Since the start of the Collaborative Age most of us have been giving out personal data in exchange for free services (like Gmail or Facebook where it serves to generate “targeted” advertisement). It’s already a lot of personal data, but it might become much more soon: we are increasingly wearing personal sensors that generate a lot more intimate data (location, movement, biological data etc.) and the Internet of Things will generate still more data about our personal environment. Should we continue to share it in exchange for more and more (annoying) targeted advertisement with the risk to really see our intimacy compromised or should we put a stop to this trend? Or are we happy to continue to fund free services with our personal data?
It is a real debate that is unfolding under our eyes at the moment.

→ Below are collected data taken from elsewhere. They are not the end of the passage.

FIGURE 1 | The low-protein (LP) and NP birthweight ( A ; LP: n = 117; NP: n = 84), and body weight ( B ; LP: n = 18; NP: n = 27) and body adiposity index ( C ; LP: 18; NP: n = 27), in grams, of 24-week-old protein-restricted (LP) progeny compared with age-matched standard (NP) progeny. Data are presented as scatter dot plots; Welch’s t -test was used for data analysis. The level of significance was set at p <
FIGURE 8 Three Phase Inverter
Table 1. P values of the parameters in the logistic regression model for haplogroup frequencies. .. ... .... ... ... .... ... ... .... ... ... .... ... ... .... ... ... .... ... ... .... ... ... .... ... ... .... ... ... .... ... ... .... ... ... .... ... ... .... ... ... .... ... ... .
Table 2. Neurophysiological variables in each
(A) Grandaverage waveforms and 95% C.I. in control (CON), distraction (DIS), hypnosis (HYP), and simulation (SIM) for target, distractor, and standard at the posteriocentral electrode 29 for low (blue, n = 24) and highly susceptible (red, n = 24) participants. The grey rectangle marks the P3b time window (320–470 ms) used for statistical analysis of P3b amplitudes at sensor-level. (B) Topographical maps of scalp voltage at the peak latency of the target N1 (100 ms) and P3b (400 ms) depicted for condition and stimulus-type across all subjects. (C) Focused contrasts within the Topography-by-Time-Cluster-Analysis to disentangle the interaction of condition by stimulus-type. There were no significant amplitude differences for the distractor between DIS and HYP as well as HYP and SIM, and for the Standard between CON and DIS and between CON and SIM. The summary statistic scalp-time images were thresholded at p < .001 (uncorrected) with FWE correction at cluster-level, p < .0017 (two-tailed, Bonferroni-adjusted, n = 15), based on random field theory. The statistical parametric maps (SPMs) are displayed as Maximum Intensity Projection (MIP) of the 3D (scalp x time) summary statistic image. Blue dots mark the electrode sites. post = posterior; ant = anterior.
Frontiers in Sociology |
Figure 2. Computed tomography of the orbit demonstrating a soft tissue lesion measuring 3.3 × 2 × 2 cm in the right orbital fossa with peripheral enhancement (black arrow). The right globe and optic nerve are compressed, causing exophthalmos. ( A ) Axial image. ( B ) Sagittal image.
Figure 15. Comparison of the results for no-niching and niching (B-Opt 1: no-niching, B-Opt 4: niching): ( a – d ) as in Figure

Cory Doctorow who is clearly on the side of the defense of personal data, proposes in a recent column ‘What If People Were Sensors, Not Things to be Sensed?‘ to change the logic: let the world produce offers and let us choose and filter without giving out our data. Large internet conglomerates on the other hand, defend their interest to have our data (while pledging for confidentiality and anonymity). And when Microsoft when installing Windows 10 asks a lot of questions of what we accept about data sharing, it seems scary but well, at least they are asking for authorization… while others don’t!
It is a narrow edge that the internet giants are treading at the moment. Their business model is at stake. Give the consumer the impression that they know too much about their intimacy and they risk a backslash; allow too strict personal data laws to pass and their revenues will disappear. And at the end of this conundrum, the choice is ours, as it will shape the Collaborative Age to come.